At a press conference yesterday, members of the Chinatown Community Development Center and the Chinese Progressive Association pointed to a building at 950 Grant – where restaurant space has been converted to offices.
The zoning laws don’t allow general office use in the area.
Among the tenants of the new office space is the tech company Whil, which offers “a digital training platform for mindfulness and Yoga.”
But Gen Fujioka, the policy director for CCDC, told reporters that since 1986, central Chinatown has banned this sort of commercial office use. The Chinatown Area Plan, he said, “was created to protect Chinatown from office encroachment.”
The high rents that can be charged for tech offices drive out community-serving small businesses, he noted.
Cindy Wu, a community planner at CCDC who also sits on the San Francisco Planning Commission, said that the Planning Department is going to issue an enforcement notice mandating the removal of the office use.
She and Fujioka said they’re worried that this could be the start of a dangerous trend – as building in Chinatown become vacant, landlords are going to be looking for tenants who can pay the highest possible rent – and right now, that’s tech offices.
In fact, J.K. Dineen, the Chron’s commercial real-estate reporter, asked if community leaders were worried about the Empress of China building – which, he said, had been advertised as potential office space.
“That,” said Fujioka, “would be a very dangerous precedent.”
Wu said that landlords might be misleading tenants by telling them that the space was available for office use – and in fact, the woman who runs the office at 950 Grant, Jenny Chan, joined the press event to tell reporters that she had no idea that her business was in violation of zoning laws.
The landlord, she said, “told me it was commercial space.”
Chan operates a company called 1920C, which she told me is a “coworking space” that rents out desks by the hour, day, week, and month. She said that some of the tenants are nonprofits.
She posted a blog yesterday responding to the press conference, saying “we operate in a mixed-use development space with families living in the residential space upstairs and retail on the bottom.”

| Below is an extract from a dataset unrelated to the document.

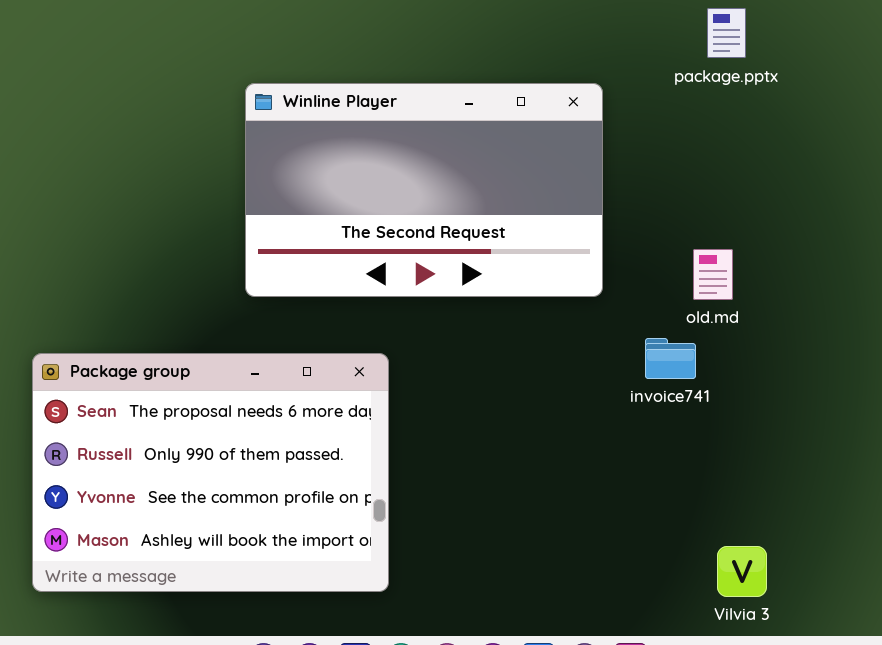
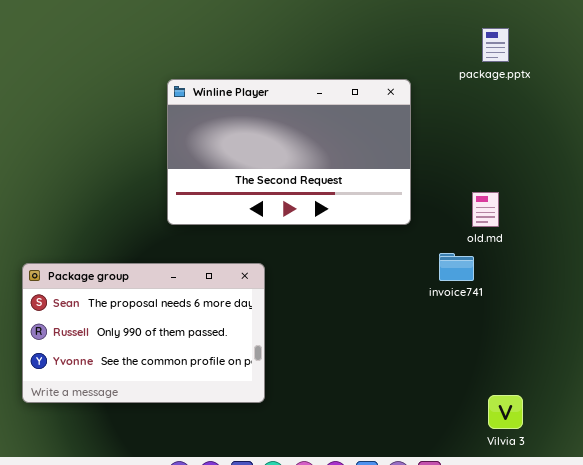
Package group: [32,353,389,592] -> [22,263,265,403], resized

However, a Nov. 20, 2012 building permit issued for renovation work on the space states clearly that the city mandates “two retail units per floor, none over 2,500 square feet.”

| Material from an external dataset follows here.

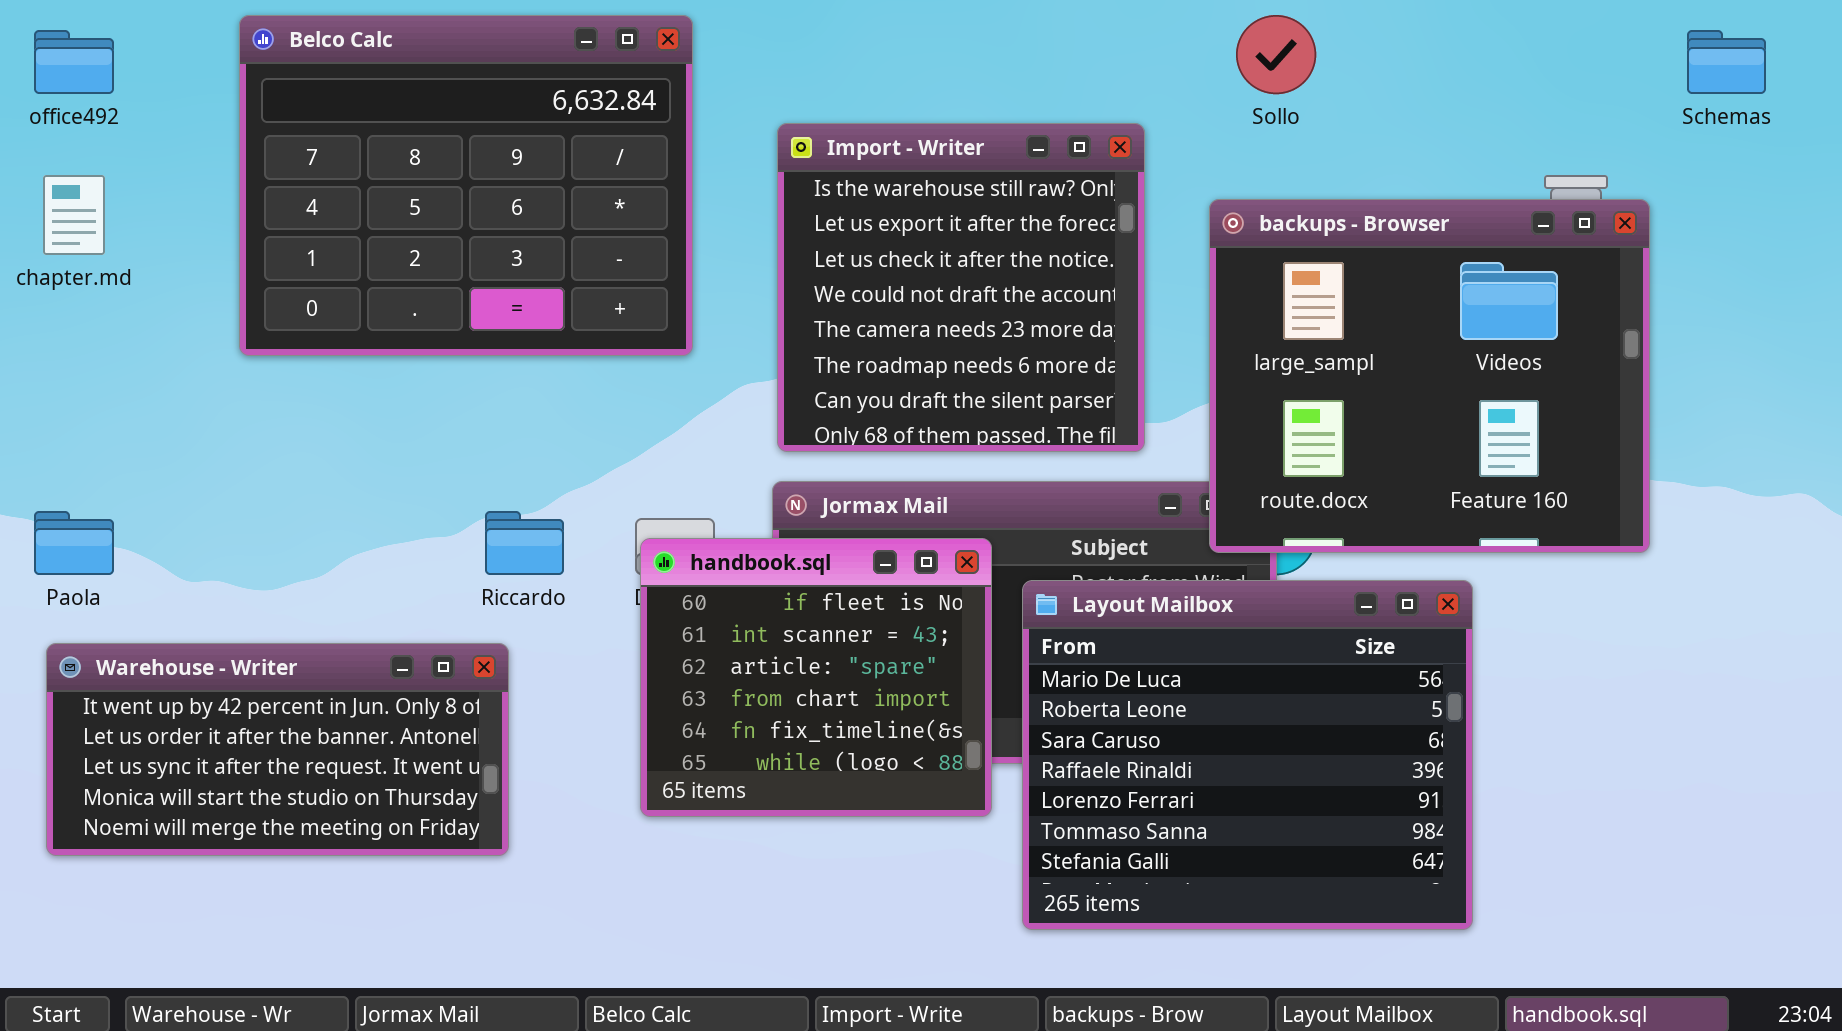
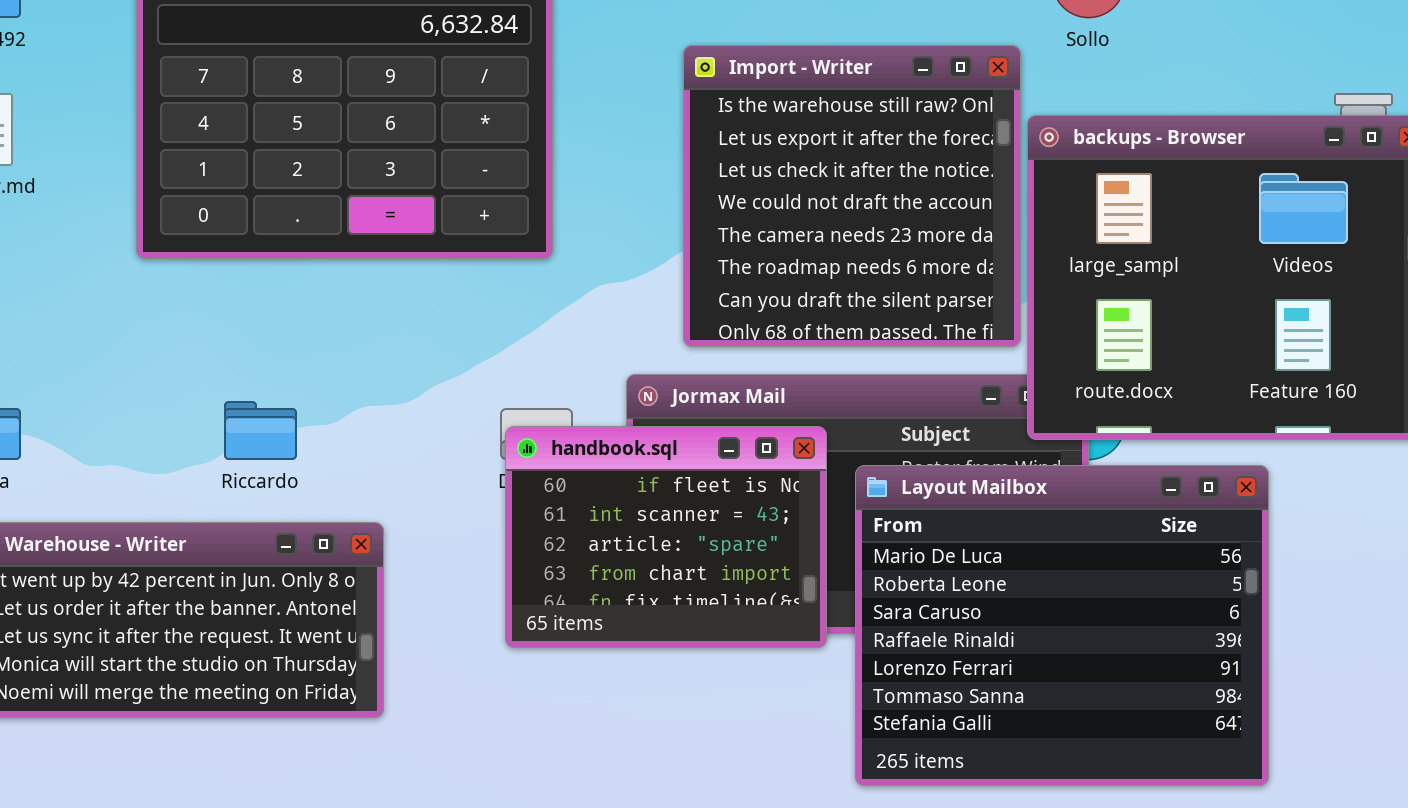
Import - Writer: [777,123,1145,452] -> [683,45,1021,347], moved
Riccardo: [485,511,564,575] -> [224,401,297,460], moved
handbook.sql: [640,538,992,817] -> [505,426,827,648], resized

The building owner did not return emails seeking comment.
Wu said this was the first example she’d seen of tech-office creep in Chinatown, and she’s convinced that the planners will respond – and she wants to see that happen anywhere there are illegal offices.

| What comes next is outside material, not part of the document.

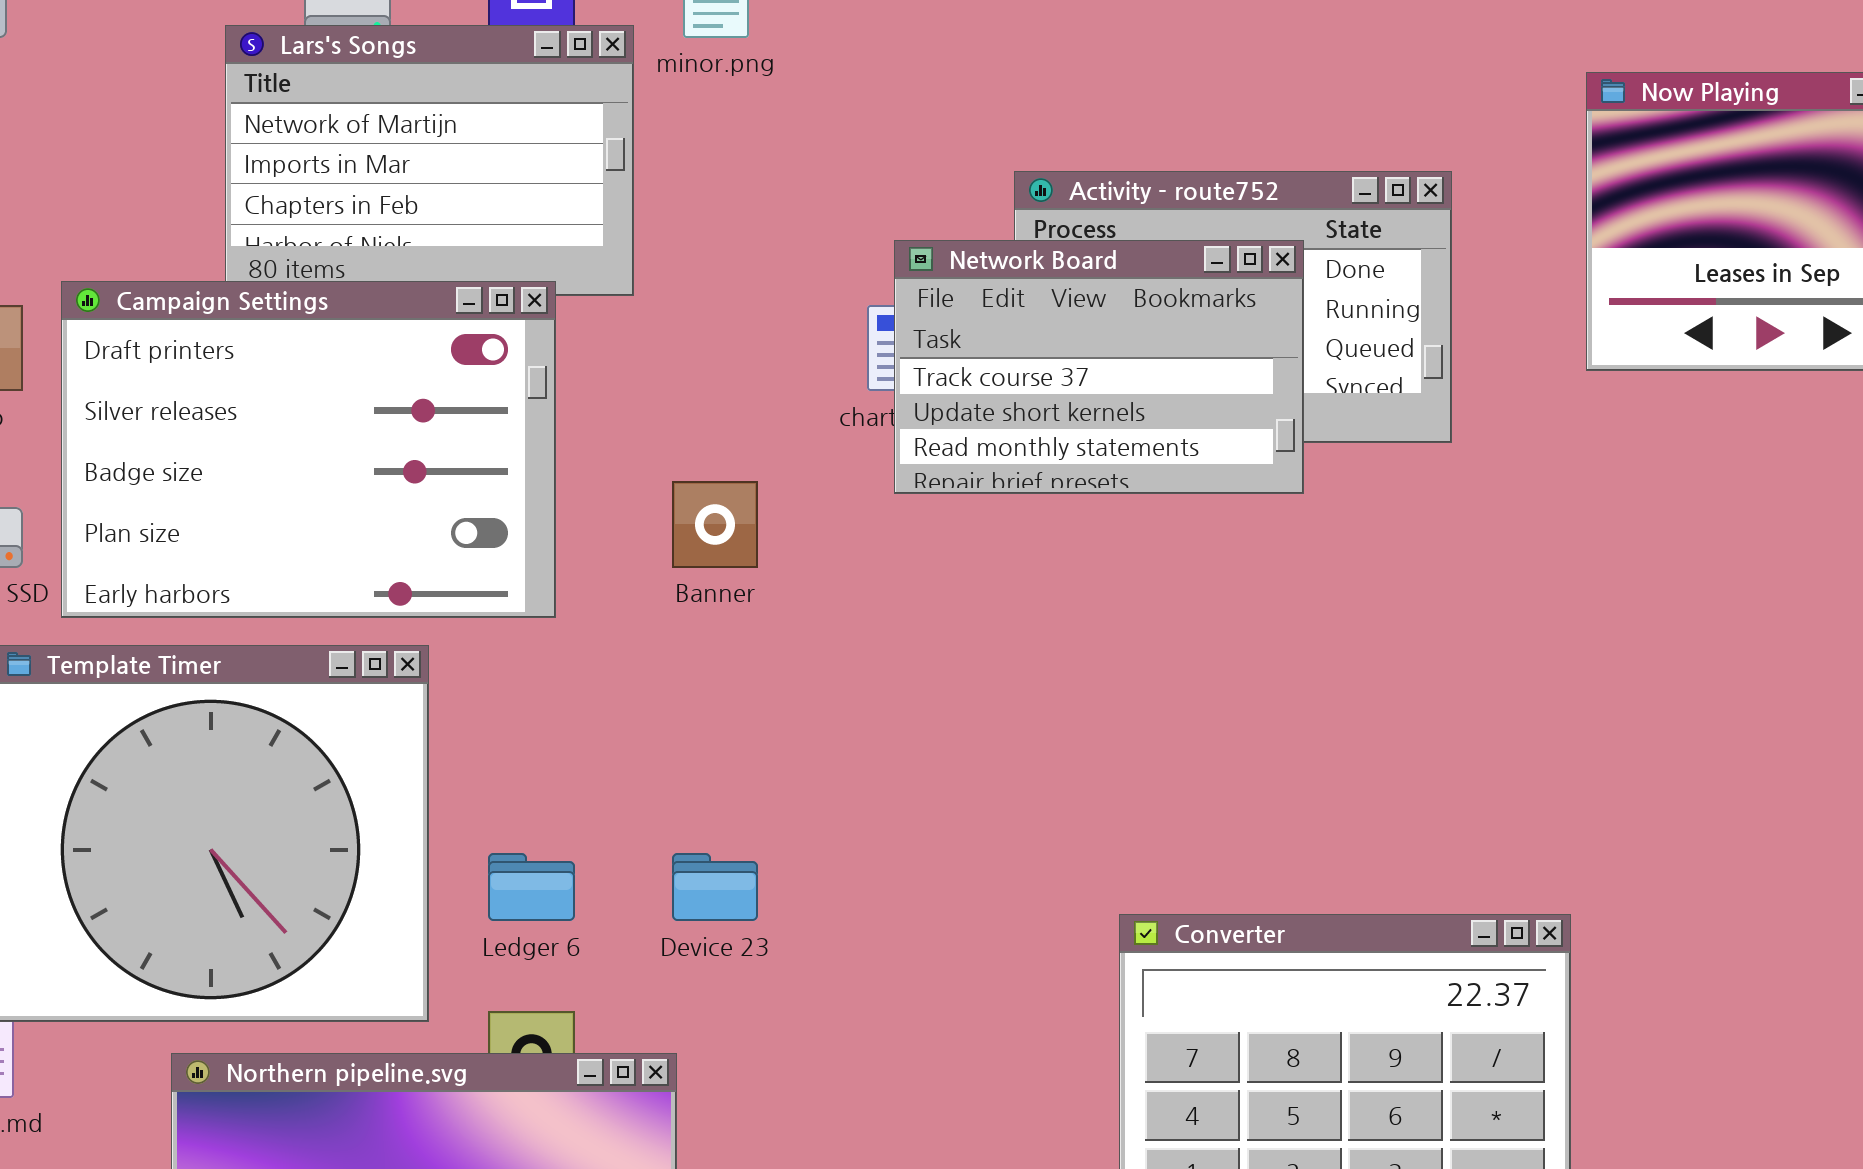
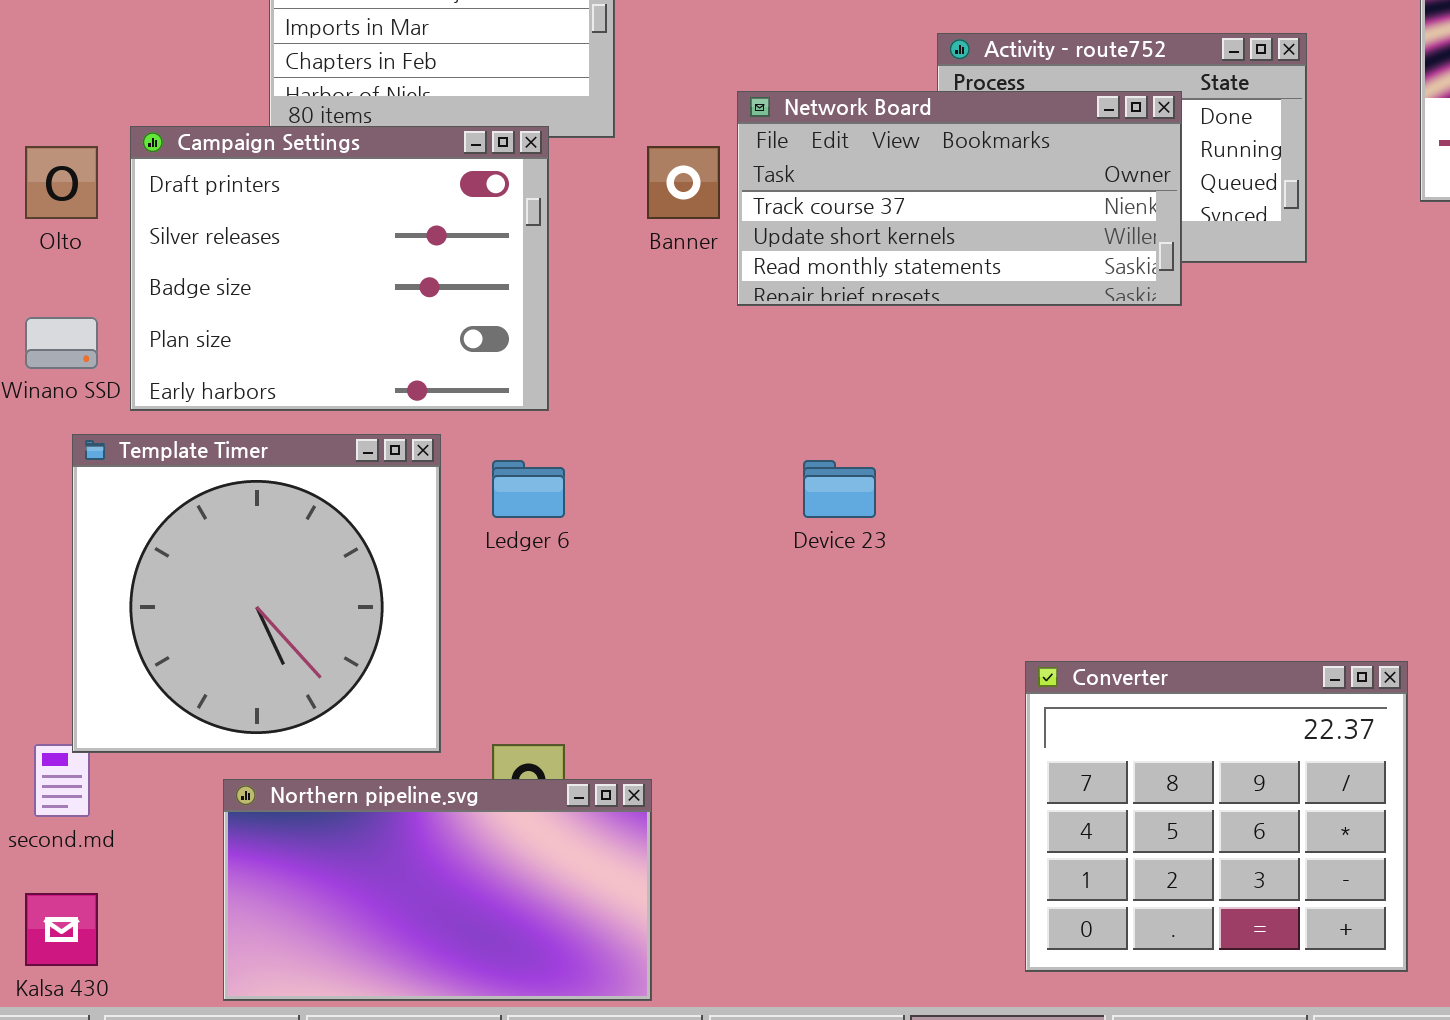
Network Board: [894,240,1304,494] -> [737,91,1182,306], resized
Banner: [672,481,758,568] -> [647,146,720,219], moved
Ledger 6: [488,853,575,921] -> [492,460,565,518], moved
Device 23: [672,853,758,921] -> [803,460,876,518], moved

“The Planning Department should take on these cases immediately,” she said
Among the problems with these underground conversions: Office space typically attracts far more employees per square foot than retail or restaurants. That means more demand for Muni and housing.
Office developers have to pay fees to the city to offset those costs – and developers who convert other types of space to office use are liable for those fees.
But if the conversions happen without permits and in defiance of neighborhood zoning, then the city loses money.
It’s not as if the landlord – listed on the building permit as JQ Properties LP – can’t find tenants, Fujioka said: The vacancy rate in Chinatown is below five percent, and there are lots of community-serving business looking for space.
But those businesses can’t pay as much rent as offices can. Chan said as much to me when she told me that the only way she could afford the rent on the place was to bring in tech companies.
I feel bad for her if, in fact, she was misled into thinking the space was legal for offices. “Landlords,” Wu said, “need to understand the Planning Code.”
Zoning exists for a lot of reasons, but one of them is to keep property values at a level that community-based businesses can afford. And while the City Planning Department’s enforcement division is overwhelmed right now with Airbnb issues, you’d think that the city could at least make sure that flagrant, obvious violations are addressed – so that other landlords don’t think they can follow the modern tech model of doing whatever the hell they want, and asking for permission later.